» EXERCISE
Search the entries below for "wash". Report each line where it occurs.

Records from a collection
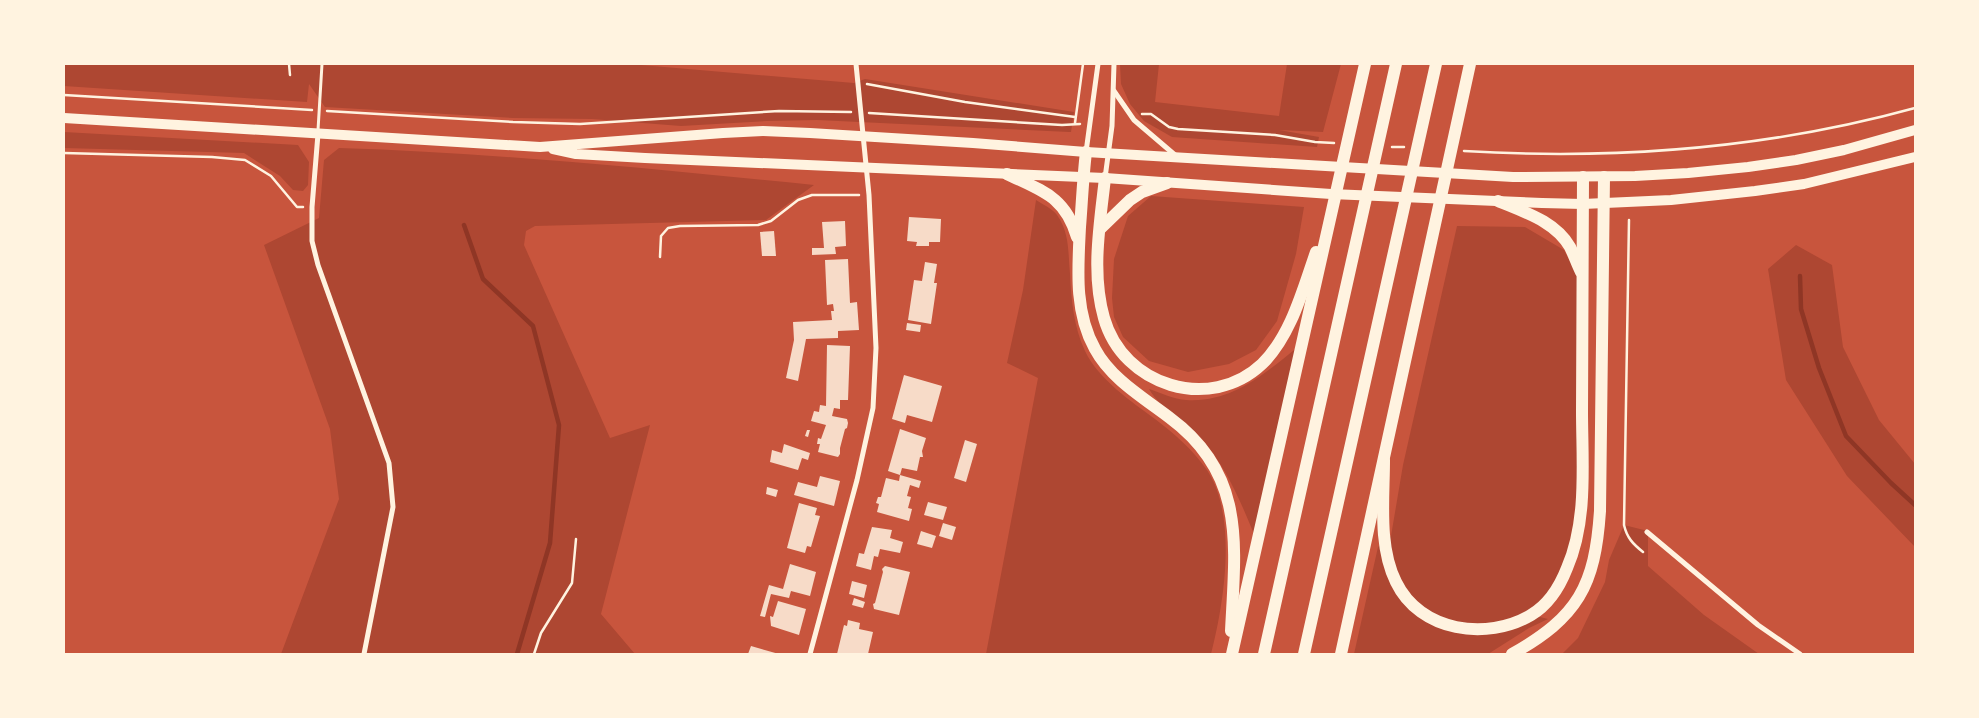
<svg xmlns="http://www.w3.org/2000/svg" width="1979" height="718" font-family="Montserrat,sans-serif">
<rect width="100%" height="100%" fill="#c8553d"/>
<g fill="#ae4732">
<polygon points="64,64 629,64 854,83 865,79 1074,112 1071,132 1069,132 817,120 767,121 681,126 592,119 513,118 325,107 309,84 307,102 64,86"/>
<polygon points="1120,64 1159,64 1155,102 1279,116 1287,64 1341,64 1323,132 1279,130 1319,137 1317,147 1172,137 1144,121 1130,104 1121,84"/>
<polygon points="64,132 298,145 309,162 308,185 303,191 293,190 280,176 244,153 64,148"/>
<path d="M 339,148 C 498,153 656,169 814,185 L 766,220 L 535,226 L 526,231 L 524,245 L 610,438 L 650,425 L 601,614 L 635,654 L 281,654 L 339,499 L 330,429 L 264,245 L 319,218 L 324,160 Z"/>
<polygon points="1151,196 1304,207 1296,254 1277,321 1256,350 1229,364 1188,372 1149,361 1123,337 1114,317 1112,298 1114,259 1128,216"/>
<path d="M 1036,200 C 1042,204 1053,209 1057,215 C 1070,233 1068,254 1070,274 C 1071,299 1074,328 1085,351 C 1098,379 1132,402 1155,419 C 1175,434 1193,450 1207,470 C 1238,517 1224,603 1211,654 L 986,654 L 1038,378 L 1007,363 L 1023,290 Z"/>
<polygon points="1457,226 1525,227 1564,250 1580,280 1582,464 1567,568 1532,615 1548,619 1529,628 1488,654 1354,654 1378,547 1391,536 1403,465"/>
<polygon points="1796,245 1832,265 1843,347 1879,420 1915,464 1915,547 1847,476 1786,380 1768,269"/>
<path d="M 1298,347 L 1254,534 C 1240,500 1226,467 1202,439 C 1185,421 1162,411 1149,389 C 1161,393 1174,399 1186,400 C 1232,403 1264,374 1298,347 Z"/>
<polygon points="1624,525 1648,531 1648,566 1704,615 1759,654 1562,654 1578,638 1605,582 1609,560"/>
</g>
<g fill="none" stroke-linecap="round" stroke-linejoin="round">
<g stroke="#8f3625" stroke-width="4.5">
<polyline points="464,225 483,279 533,326 559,425 550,543 517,654"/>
<polyline points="1800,276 1801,309 1819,368 1846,436 1891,483 1915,505"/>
</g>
</g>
<g fill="#f7dbc8">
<polygon points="909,217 941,219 940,242 929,242 929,246 916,246 917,242 907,241"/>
<polygon points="845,221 846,246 835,247 836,254 812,255 812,248 824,248 822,222"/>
<polygon points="774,231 776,256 762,256 760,232"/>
<polygon points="848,259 850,303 857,302 859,330 838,331 838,338 806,339 798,381 786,378 794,340 793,322 832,320 831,311 834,311 833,304 827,305 825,260"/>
<polygon points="925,262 937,264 934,283 937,283 931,324 908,320 914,280 922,281"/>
<polygon points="907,323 921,325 920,332 906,330"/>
<polygon points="827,345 850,346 848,400 840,400 840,409 834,408 832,416 847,419 848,423 847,428 845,429 840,448 840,454 838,457 818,452 820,444 817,444 818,438 821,439 826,425 811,421 814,411 819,412 820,405 826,406"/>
<polygon points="904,375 942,386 932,422 907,415 905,423 892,419"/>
<polygon points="900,429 926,438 922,451 923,457 920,457 917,471 902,468 900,475 888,471"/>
<polygon points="807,430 810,430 808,437 805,436"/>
<polygon points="965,440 977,444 966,482 954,478"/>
<polygon points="784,444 810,453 808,460 802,458 798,470 770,462 772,450 782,453"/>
<polygon points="900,475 921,481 919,488 910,485 907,496 911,497 908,508 912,509 909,521 877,512 879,504 876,503 878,497 881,497 886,478 899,481"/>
<polygon points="820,476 840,481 834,506 794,495 798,482 817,487"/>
<polygon points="767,487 778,490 776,497 766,494"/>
<polygon points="928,502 947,507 943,520 924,515"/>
<polygon points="799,503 817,508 815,515 820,516 811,547 807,546 805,553 787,548"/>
<polygon points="943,523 956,527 952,540 939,536"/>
<polygon points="872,527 892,530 890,538 903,542 900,553 880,549 878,557 874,556 871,570 856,566 859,553 864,554"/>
<polygon points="921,531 936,536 932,548 917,544"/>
<polygon points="790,564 816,572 810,596 791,591 789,598 771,594 765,617 760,616 769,585 783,589"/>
<polygon points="885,566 910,572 899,615 874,609 873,604 875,603 883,572 882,569"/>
<polygon points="852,581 867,585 864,598 849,594"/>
<polygon points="854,598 865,602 863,608 852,605"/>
<polygon points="778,601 806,609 799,635 771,626 770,616 773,617"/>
<polygon points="848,620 860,623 859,629 873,632 868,654 837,654 844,625 847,626"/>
<polygon points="751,646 779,654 748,654"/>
</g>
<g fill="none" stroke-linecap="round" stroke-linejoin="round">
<g stroke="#fff3e0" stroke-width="2.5">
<polyline points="289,64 290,75"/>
<polyline points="867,84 965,102 1075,117"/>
<polyline points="64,95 312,110"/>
<polyline points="327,111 513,122 580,124 779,111 851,112"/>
<polyline points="869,113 1062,125 1080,124"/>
<polyline points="1142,114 1151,114 1169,127 1178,129 1275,135 1315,142 1334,143"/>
<polyline points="1075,123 1083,64"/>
<polyline points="1392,147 1404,147"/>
<path d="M 1464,151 C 1615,160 1770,148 1915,108"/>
<polyline points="64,153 212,157 245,160 271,176 297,207 303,207"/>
<path d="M 1629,220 L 1624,525 C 1627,538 1633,544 1643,552"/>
<polyline points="660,257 661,236 668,228 680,226 758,225 771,221 798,200 812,195 859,195"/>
<polyline points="534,654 541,633 572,583 576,539"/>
</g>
<polyline stroke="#fff3e0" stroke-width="3" points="318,130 322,64"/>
<g stroke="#fff3e0" stroke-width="5">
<polyline points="1114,91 1134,120 1175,155"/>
<polyline points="318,134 312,207 312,241 318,265 389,463 393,507 364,654"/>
<polyline points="1086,152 1098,64"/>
<polyline points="1105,178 1112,126 1114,64"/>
<polyline points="1647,532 1758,625 1800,654"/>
<polyline points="810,654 857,480 873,408 876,348 869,195 856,64"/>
</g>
<g stroke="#fff3e0" stroke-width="10">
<polyline points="64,118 540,147 723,133 763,131 810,133 973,143 1086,152 1513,177 1635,176 1688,173 1748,167 1796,160 1844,150 1915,130"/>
<polyline points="553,149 576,154 645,158 1105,178 1331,194 1542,203 1583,204 1671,200 1755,191 1804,184 1915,157"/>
</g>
<g stroke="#fff3e0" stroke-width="12">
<path d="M 1086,152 C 1083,177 1082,202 1080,227 C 1078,268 1074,312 1095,349 C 1111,379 1144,398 1170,418 C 1247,475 1235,547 1231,631"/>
<path d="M 1007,174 C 1042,191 1065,196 1077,237"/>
<path d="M 1105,178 C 1100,223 1091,273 1104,318 C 1123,386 1210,413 1262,364 C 1291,336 1303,289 1316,252"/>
<path d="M 1498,201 C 1524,212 1555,221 1570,247 C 1574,255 1577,264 1581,272"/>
<polyline points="1100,229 1130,200 1142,192 1167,183"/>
<path d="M 1384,460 C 1384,499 1378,546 1396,582 C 1420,632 1487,641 1531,615 C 1548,605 1560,586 1567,568 C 1588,520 1582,462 1582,411 C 1583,333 1583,255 1583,177"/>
<polyline points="1232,654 1365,64"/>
<polyline points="1264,654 1396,64"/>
<polyline points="1304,654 1436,64"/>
<polyline points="1341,654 1470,64"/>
<path d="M 1512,654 C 1578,617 1595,586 1600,511 L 1604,177"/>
</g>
</g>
<rect width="1979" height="718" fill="none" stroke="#fff3e0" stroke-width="130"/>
</svg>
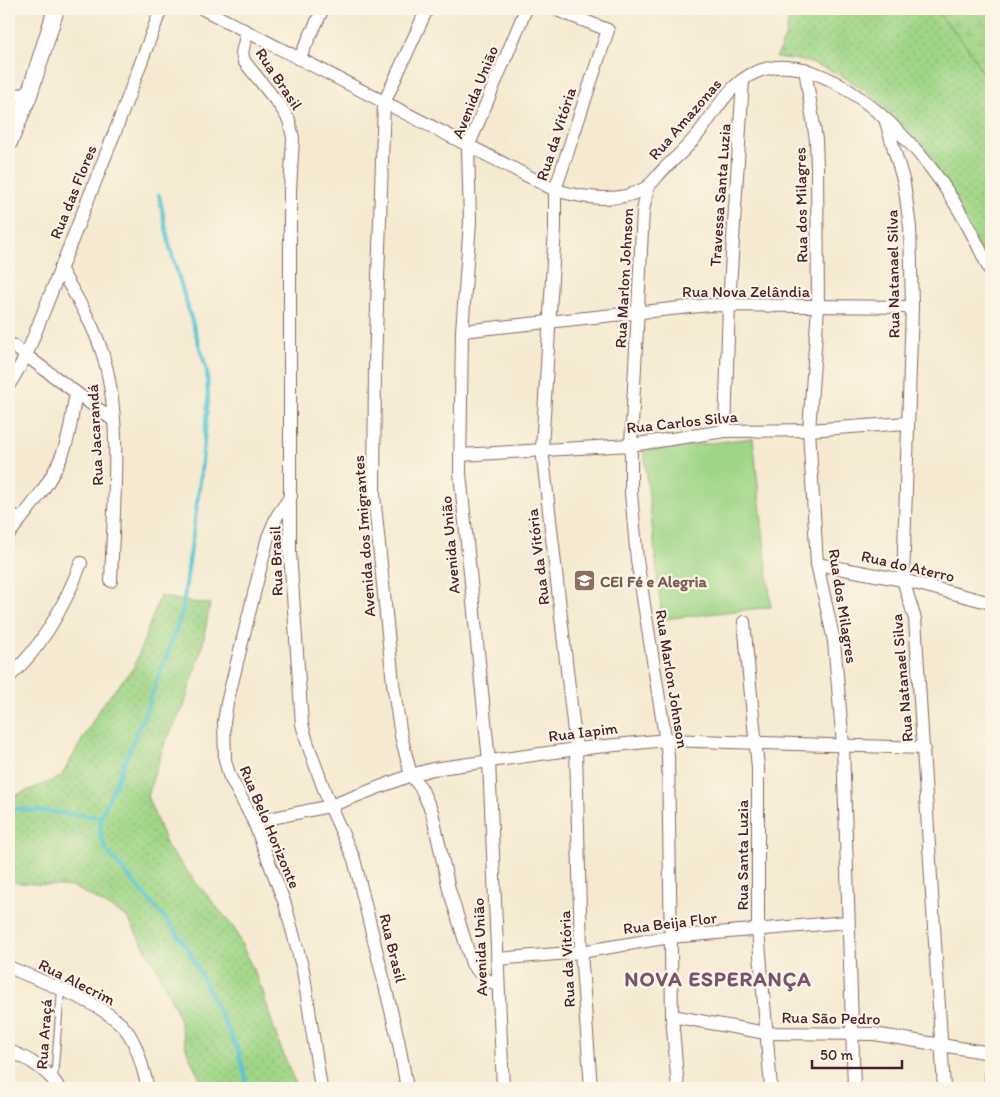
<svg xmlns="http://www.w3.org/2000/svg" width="1000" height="1097" font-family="Itim,sans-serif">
  <defs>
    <pattern id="grass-dots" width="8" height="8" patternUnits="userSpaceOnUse" patternTransform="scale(1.25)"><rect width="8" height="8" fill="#9fd586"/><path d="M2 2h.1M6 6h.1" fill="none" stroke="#8ab674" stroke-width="1.8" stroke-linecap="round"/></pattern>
    <pattern id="wetland-marsh" width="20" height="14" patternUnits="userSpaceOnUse" patternTransform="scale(1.25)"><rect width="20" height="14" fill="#9fd586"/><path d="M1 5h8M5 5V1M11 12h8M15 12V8" fill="none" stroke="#8ab674"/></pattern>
  </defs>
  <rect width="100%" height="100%" fill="#fcf5e5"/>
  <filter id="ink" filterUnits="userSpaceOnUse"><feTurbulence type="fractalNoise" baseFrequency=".02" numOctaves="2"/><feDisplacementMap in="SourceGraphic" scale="10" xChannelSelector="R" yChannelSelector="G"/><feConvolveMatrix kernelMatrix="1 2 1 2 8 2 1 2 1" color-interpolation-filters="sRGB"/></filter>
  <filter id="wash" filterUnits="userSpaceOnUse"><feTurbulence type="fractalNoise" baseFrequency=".0096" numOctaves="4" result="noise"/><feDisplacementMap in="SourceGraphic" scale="20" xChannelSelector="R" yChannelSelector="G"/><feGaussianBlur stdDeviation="1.12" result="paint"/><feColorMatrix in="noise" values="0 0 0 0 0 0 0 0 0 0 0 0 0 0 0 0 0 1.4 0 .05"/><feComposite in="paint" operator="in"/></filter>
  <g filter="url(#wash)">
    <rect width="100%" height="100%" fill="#f5ead1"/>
    <!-- grass -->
    <g fill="url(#grass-dots)" stroke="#747a58">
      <path d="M 791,9 L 934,9 C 958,34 975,53 988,86 L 991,88 L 991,269 C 943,189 885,59 776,58 L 785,38 Z"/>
      <polygon points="160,596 188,602 210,604 202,648 184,706 165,743 147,796 168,848 234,928 262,989 277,1038 297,1088 204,1088 187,1051 177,1012 157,969 127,917 74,887 9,882 9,798 61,777 102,705 134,667"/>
    </g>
    <!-- wetland -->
    <path fill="url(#wetland-marsh)" stroke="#747a58" d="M 934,9 L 991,9 L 991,88 L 988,86 C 975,53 958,34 934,9 Z"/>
    <!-- garden -->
    <polygon fill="#9fd586" stroke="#747a58" points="753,438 771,607 662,619 644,451"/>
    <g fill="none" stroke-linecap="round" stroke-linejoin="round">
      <!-- stream -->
      <g stroke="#5ac6d4" stroke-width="4">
        <polyline points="159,195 170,248 207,371 208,401 200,482 182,613 145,714 101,817 100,834 106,850 174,929 189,951 239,1052 248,1088"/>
        <polyline points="9,808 101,817"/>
      </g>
    </g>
  </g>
  <g filter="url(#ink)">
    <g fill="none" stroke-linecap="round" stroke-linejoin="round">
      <defs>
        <polyline id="service" points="54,1079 61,990"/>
        <g id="minor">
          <path d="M 203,9 L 555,190 C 583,198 621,204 647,187 C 654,182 659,173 665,168 C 679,155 693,142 704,126 C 719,106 731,83 756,72 C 816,47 891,119 926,162 C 953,195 974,235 991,273"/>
          <polyline points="427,9 384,103 375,365 374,495 393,683 401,736 411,775 421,788 432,812 449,889 472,964 484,978 497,985"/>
          <polyline points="554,9 608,30 555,190 555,228 542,449 576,749 581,952 591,1088"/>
          <polyline points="247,32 242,53 244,61 281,107 289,120 293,138 290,190 290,553 302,724 307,742 330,806 354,859 398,1039 407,1088"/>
          <polyline points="299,59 323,9"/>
          <polyline points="805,69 816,140 817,167 818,307 809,430 817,564 834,641 843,745 854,1088"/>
          <polyline points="9,94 29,95"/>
          <polyline points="886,122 904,183 910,227 912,307 903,580 915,619 944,1088"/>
          <polyline points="648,186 643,211 631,445 631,493 637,560 668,755 672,1016 678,1088"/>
          <path d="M 60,268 C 74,294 92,321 101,349 C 124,415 113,511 111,581"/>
          <polyline points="462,331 709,305 912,307"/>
          <polyline points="9,343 113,420"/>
          <polyline points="9,385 26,356 118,124 161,9"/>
          <polyline points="725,431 729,304 743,80"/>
          <polyline points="460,455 631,445 725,431 809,430 907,423"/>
          <polyline points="291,496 277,516 268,537 227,703 224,722 225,760 229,775 254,822 285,904 303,970 321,1088"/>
          <polyline points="9,512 20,520"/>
          <path d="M 9,534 C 30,508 52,482 64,450 C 71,432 72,412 76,393"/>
          <polyline points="817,564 903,580 991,603"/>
          <polyline points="744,622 758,768 758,930 771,1088"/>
          <path d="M 9,677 C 43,646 65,605 81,563"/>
          <polyline points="254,822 330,806 411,775 433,769 576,749 666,740 924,748"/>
          <polyline points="497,959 581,952 670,937 847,922"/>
          <path d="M 9,967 C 41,982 110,1004 129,1034 C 139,1050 143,1070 148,1088"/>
          <polyline points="672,1016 766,1033 874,1034 990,1053"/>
          <polyline points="991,1045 991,1087"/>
          <path d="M 9,1051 C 28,1058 49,1071 59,1088"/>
          <polyline points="503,1088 489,761 460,473 462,331 470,222 468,147 526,9"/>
        </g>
        <polyline id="tertiary" points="9,143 29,95 56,9"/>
      </defs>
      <!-- service casing -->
      <use href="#service" stroke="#866665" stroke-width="8"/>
      <!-- minor casing -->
      <use href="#minor" stroke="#866665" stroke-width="14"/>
      <!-- tertiary casing -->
      <use href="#tertiary" stroke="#866665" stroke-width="18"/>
      <!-- service -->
      <use href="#service" stroke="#fff" stroke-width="6"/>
      <!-- minor -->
      <use href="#minor" stroke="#fff" stroke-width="12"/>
      <!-- tertiary -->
      <use href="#tertiary" stroke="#fff" stroke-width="16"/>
    </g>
  </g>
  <!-- icons -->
  <defs>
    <symbol id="school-square" viewBox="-11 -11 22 22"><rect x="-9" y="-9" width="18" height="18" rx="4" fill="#8d6e63" stroke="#fcf5e5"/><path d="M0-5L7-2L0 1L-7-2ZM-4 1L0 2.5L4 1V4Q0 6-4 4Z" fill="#fff"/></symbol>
  </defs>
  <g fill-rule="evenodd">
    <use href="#school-square" x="572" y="568" width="25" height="25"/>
  </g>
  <g text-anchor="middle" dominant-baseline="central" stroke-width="4.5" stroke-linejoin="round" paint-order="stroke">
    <!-- street labels -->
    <g font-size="16" fill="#4a1f2b" stroke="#fcf5e5">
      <text transform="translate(279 79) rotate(56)">Rua Brasil</text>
      <text transform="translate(475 92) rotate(-68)">Avenida União</text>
      <text transform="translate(685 119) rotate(-49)">Rua Amazonas</text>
      <text transform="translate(556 134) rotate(-72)">Rua da Vitória</text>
      <text transform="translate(73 192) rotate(-68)">Rua das Flores</text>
      <text transform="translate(720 195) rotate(-86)">Travessa Santa Luzia</text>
      <text transform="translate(801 205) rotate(-91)">Rua dos Milagres</text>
      <text transform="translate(893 274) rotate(-91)">Rua Natanael Silva</text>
      <text transform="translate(624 278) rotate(-87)">Rua Marlon Johnson</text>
      <text x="746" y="291">Rua Nova Zelândia</text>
      <text transform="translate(682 422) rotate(-6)">Rua Carlos Silva</text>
      <text transform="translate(95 435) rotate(-93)">Rua Jacarandá</text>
      <text transform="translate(364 536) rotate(-94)">Avenida dos Imigrantes</text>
      <text transform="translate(450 545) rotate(-95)">Avenida União</text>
      <text transform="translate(538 557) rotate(-97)">Rua da Vitória</text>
      <text transform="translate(276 561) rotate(-92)">Rua Brasil</text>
      <text transform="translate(908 566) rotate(13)">Rua do Aterro</text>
      <text transform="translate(843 606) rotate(81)">Rua dos Milagres</text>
      <text transform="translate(902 678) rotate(-95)">Rua Natanael Silva</text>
      <text transform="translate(672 679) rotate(81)">Rua Marlon Johnson</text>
      <text transform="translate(583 732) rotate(-7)">Rua Iapim</text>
      <text transform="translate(270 827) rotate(67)">Rua Belo Horizonte</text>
      <text transform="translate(742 855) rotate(-90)">Rua Santa Luzia</text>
      <text transform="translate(670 923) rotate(-7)">Rua Beija Flor</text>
      <text transform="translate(480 947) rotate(-92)">Avenida União</text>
      <text transform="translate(393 948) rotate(76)">Rua Brasil</text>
      <text transform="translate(567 959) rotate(-93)">Rua da Vitória</text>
      <text transform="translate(77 982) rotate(27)">Rua Alecrim</text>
      <text transform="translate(831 1018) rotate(1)">Rua São Pedro</text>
      <text transform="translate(44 1034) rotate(-86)">Rua Araçá</text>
    </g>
    <!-- education labels -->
    <g font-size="16" font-weight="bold" fill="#785e54" stroke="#fcf5e5" text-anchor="start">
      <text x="600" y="581">CEI Fé e Alegria</text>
    </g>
    <!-- district labels -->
    <g font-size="21" font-weight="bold" letter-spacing="1" fill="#785471" stroke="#fcf5e5">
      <text x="718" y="978">NOVA ESPERANÇA</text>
    </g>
  </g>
  <!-- margin -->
  <rect width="1000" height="1097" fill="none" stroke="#fcf5e5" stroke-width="30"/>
  <!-- scale -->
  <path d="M812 1060v8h90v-8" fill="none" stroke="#4a1f2b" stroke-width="2.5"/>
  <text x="820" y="1060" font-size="15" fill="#4a1f2b" stroke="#fcf5e5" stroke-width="4" paint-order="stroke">50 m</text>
</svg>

» SOLUTION
  <filter id="wash" filterUnits="userSpaceOnUse"><feTurbulence type="fractalNoise" baseFrequency=".0096" numOctaves="4" result="noise"/><feDisplacementMap in="SourceGraphic" scale="20" xChannelSelector="R" yChannelSelector="G"/><feGaussianBlur stdDeviation="1.12" result="paint"/><feColorMatrix in="noise" values="0 0 0 0 0 0 0 0 0 0 0 0 0 0 0 0 0 1.4 0 .05"/><feComposite in="paint" operator="in"/></filter>
  <g filter="url(#wash)">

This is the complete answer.